Community service organisations deliver vital services to people who really need support. There are organisations working with disabled persons, supporting families in need, providing support to children and young adults with special needs, and very common community services such as Meals on Wheels.

A recent study by RMIT and Monash researchers shows that many government-funded agencies providing vital services to the socially or economically vulnerable will likely struggle during acute climatic events. Most of them are ill-prepared for climate change.

Why is this happening? Many community service organisations rely on volunteer services from elderly people. These people are more prone to be affected by extreme weather events such as heatwaves and cold spells. They may be unable to volunteer when the weather turns bad or an extreme event occurs, and services can fall apart without volunteers.

The breakdown of critical infrastructure is another significant problem. When the power goes out or buildings are flooded, services can’t be provided. There are flow-on effects, too. In difficult circumstances organisations miss deadlines for mandatory reporting on their service provision, which means they can miss out on funding.

These findings corroborate a recent Australian Council of Social Services (ACOSS) study. Researchers reported that one week after an extreme event, 50% of community service organisations are still out of operation. One quarter might never provide services again.

Climatic events and trends disrupt or break down the very support mechanisms intended to help people cope with day-to-day difficulties, including extreme weather events. It’s a tertiary effect of climate change.

Australia can expect more frequent bushfires, floods, heatwaves and other types of extreme weather events.
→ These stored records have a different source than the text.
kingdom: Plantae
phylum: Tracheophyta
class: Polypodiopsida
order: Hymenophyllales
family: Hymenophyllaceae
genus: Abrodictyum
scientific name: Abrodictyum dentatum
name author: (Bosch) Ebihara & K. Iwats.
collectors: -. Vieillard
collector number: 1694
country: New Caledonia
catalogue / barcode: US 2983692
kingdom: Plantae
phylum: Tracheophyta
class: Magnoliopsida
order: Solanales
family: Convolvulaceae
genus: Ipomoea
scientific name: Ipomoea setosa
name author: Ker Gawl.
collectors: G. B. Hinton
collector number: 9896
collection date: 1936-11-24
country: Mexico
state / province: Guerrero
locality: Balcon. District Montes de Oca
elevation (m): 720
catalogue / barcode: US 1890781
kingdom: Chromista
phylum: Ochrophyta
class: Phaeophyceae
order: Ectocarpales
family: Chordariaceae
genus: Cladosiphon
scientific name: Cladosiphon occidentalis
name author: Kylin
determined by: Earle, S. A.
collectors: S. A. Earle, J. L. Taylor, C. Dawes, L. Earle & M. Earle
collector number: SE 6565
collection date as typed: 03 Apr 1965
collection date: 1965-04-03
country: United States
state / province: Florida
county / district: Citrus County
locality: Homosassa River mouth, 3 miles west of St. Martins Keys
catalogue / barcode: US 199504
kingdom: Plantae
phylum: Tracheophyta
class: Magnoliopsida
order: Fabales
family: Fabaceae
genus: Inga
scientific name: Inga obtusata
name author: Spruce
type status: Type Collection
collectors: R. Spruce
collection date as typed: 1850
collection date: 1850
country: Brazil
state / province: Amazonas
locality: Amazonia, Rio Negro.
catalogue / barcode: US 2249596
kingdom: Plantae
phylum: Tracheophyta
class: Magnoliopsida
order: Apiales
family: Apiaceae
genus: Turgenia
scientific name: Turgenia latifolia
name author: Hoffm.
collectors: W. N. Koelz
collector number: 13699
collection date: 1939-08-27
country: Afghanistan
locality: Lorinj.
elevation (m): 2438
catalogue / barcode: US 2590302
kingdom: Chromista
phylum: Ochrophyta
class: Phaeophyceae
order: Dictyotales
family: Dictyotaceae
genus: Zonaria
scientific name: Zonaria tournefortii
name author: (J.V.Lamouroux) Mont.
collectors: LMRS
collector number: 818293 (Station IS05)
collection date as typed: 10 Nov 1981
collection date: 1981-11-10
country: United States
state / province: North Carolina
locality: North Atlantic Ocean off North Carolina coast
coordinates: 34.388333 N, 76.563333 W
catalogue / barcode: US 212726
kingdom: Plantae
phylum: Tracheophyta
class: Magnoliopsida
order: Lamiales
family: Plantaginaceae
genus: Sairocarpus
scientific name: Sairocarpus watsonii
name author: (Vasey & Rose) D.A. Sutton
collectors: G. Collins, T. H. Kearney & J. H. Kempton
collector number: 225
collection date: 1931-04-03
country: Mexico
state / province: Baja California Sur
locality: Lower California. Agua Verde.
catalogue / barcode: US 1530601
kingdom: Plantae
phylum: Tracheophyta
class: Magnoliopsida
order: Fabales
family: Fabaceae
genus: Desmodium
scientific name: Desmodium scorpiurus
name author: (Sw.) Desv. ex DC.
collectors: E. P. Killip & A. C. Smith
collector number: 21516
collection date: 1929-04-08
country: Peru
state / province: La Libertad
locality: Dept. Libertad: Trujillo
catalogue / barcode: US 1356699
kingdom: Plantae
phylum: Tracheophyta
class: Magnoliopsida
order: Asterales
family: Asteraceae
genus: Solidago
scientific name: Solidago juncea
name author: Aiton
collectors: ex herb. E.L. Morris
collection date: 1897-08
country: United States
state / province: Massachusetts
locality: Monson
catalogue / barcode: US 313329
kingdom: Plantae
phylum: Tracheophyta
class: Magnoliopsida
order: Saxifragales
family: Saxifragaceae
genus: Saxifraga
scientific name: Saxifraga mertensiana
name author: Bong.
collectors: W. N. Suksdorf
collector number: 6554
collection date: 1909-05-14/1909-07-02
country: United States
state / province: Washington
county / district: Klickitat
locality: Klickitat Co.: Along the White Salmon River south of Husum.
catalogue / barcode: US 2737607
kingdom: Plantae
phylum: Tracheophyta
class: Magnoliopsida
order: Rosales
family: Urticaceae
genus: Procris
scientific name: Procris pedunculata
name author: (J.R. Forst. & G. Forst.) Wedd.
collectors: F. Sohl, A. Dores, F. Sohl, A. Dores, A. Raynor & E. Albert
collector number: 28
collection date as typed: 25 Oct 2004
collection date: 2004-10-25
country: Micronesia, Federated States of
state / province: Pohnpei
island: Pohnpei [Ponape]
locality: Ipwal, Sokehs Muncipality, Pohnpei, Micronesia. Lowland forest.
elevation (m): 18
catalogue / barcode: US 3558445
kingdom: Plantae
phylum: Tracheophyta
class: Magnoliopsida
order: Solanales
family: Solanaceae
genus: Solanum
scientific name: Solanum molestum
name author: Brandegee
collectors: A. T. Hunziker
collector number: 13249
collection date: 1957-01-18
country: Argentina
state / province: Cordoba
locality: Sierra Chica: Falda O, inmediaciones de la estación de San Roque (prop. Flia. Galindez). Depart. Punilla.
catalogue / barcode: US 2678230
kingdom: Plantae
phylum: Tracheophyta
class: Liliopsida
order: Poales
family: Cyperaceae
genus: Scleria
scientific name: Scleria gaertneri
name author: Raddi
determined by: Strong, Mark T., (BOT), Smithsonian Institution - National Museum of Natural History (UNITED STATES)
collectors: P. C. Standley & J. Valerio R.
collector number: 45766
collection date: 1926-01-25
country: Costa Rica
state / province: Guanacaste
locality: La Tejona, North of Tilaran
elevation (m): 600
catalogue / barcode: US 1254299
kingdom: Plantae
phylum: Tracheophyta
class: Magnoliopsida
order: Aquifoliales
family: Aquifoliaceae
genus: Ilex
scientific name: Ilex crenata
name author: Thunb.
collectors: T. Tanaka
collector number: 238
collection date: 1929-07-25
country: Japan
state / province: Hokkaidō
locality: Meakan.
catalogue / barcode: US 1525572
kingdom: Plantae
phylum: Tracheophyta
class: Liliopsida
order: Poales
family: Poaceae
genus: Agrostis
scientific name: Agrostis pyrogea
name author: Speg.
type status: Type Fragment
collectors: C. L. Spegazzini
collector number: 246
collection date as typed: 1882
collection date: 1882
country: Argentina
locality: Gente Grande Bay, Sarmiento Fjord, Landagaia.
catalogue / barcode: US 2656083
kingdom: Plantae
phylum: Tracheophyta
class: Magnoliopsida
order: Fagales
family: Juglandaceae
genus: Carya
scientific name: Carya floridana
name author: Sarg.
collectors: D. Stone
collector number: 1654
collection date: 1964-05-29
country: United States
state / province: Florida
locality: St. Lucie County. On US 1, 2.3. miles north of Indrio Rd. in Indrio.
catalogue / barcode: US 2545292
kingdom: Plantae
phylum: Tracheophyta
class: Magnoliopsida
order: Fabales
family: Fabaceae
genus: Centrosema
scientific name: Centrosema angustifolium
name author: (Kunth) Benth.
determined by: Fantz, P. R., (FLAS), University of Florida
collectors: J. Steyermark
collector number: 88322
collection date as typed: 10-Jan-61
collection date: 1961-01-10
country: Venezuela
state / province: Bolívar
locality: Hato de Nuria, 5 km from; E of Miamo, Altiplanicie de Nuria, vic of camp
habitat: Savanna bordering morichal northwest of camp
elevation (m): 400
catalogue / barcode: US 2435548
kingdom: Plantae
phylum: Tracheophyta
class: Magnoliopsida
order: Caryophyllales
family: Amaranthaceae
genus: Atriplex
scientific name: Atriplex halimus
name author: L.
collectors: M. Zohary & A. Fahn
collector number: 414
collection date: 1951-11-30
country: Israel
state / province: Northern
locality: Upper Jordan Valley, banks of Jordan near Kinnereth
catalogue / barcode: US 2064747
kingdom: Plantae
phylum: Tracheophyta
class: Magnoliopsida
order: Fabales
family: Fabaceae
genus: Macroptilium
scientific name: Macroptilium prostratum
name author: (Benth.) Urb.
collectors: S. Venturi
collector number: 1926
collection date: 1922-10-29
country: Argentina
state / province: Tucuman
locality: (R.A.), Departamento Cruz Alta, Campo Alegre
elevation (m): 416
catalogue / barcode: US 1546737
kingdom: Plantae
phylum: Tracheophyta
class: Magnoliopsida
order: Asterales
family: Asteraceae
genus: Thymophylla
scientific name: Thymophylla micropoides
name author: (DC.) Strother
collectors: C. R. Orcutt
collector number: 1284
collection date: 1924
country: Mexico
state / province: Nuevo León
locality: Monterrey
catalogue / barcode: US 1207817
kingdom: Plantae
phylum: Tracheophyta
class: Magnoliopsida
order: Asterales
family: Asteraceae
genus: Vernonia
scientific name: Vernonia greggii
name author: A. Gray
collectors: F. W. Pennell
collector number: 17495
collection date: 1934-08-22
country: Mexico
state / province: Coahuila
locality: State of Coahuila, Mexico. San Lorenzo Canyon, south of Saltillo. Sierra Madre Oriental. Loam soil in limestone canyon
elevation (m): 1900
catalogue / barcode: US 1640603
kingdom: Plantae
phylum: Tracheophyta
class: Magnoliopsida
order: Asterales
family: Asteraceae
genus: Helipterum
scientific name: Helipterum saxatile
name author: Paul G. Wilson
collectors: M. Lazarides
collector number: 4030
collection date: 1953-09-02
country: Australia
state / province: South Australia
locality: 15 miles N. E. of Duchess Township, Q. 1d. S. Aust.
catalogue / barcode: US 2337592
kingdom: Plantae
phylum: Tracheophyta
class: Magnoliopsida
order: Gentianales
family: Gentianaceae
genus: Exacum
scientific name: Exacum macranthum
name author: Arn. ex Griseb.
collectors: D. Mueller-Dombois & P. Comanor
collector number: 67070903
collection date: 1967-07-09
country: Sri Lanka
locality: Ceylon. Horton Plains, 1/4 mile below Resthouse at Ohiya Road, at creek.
It is scary to ponder what may happen to those who rely on community services day-to-day.

The VCCCAR funded project Implementing adaptation tools to increase the capacity of the community and natural resource management sectors has investigated how government-funded agencies are currently affected by climate-related events and how they could best be supported to adapt.

Initial findings of the study suggest community service organisations need help to:

  • promote safe and well-adapted housing
  • make adaptation part of their strategic planning
  • move on from responding to emergencies, to preparing for and adapting to climate change
  • get practical guidance on climate change adaptation
  • foster champions who can lead climate change adaptation within an organisation or across several agencies
  • engage with clients and the broader community on climate change adaptation and strengthening existing community networks.

Should we expect such support from an incoming government? The Coalition has announced their support of the recently “un-funded” National Climate Change Adaptation Research Facility (NCCARF), pledging renewed funding of $9 million. NCCARF was born five years ago with bipartisan support from Federal political parties. The question remains, will the scales balance once again on what should clearly be a bipartisan issue?

If climate change adaptation is not made a priority, people and communities are likely to suffer come the next extreme weather event. And that’s a question of when, not if.